# [Exercise inputs]
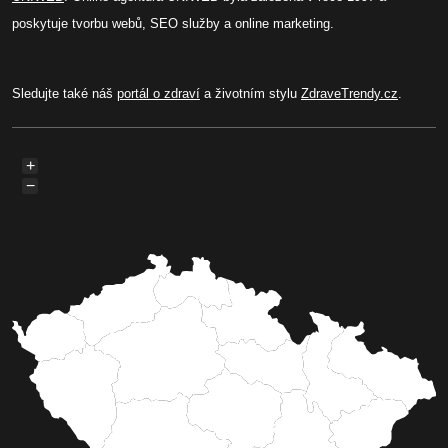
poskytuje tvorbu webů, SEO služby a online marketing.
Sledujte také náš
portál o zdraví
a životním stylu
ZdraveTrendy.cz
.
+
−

...

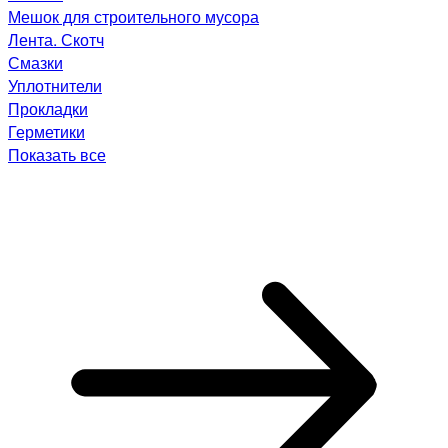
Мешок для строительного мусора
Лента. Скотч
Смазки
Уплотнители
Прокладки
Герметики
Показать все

...

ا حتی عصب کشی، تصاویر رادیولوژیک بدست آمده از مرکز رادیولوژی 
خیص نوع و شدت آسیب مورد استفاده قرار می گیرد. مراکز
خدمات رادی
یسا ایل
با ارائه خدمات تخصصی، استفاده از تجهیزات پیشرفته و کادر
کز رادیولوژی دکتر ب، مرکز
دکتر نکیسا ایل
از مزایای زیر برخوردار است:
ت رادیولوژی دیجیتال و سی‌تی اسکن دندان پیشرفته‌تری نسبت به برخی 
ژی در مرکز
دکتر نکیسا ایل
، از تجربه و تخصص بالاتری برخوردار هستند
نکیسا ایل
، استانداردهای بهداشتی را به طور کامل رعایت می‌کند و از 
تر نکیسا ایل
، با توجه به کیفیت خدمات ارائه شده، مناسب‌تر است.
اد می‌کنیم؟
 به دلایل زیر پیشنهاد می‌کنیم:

# [Required work]
Go through the listing above and write out exactly the lines starting with the one holding "از مزایای زیر" and running through the one holding "به دلایل زیر", ends included, and no others.

# [Written solution]
از مزایای زیر برخوردار است:
ت رادیولوژی دیجیتال و سی‌تی اسکن دندان پیشرفته‌تری نسبت به برخی 
ژی در مرکز
دکتر نکیسا ایل
، از تجربه و تخصص بالاتری برخوردار هستند
نکیسا ایل
، استانداردهای بهداشتی را به طور کامل رعایت می‌کند و از 
تر نکیسا ایل
، با توجه به کیفیت خدمات ارائه شده، مناسب‌تر است.
اد می‌کنیم؟
 به دلایل زیر پیشنهاد می‌کنیم:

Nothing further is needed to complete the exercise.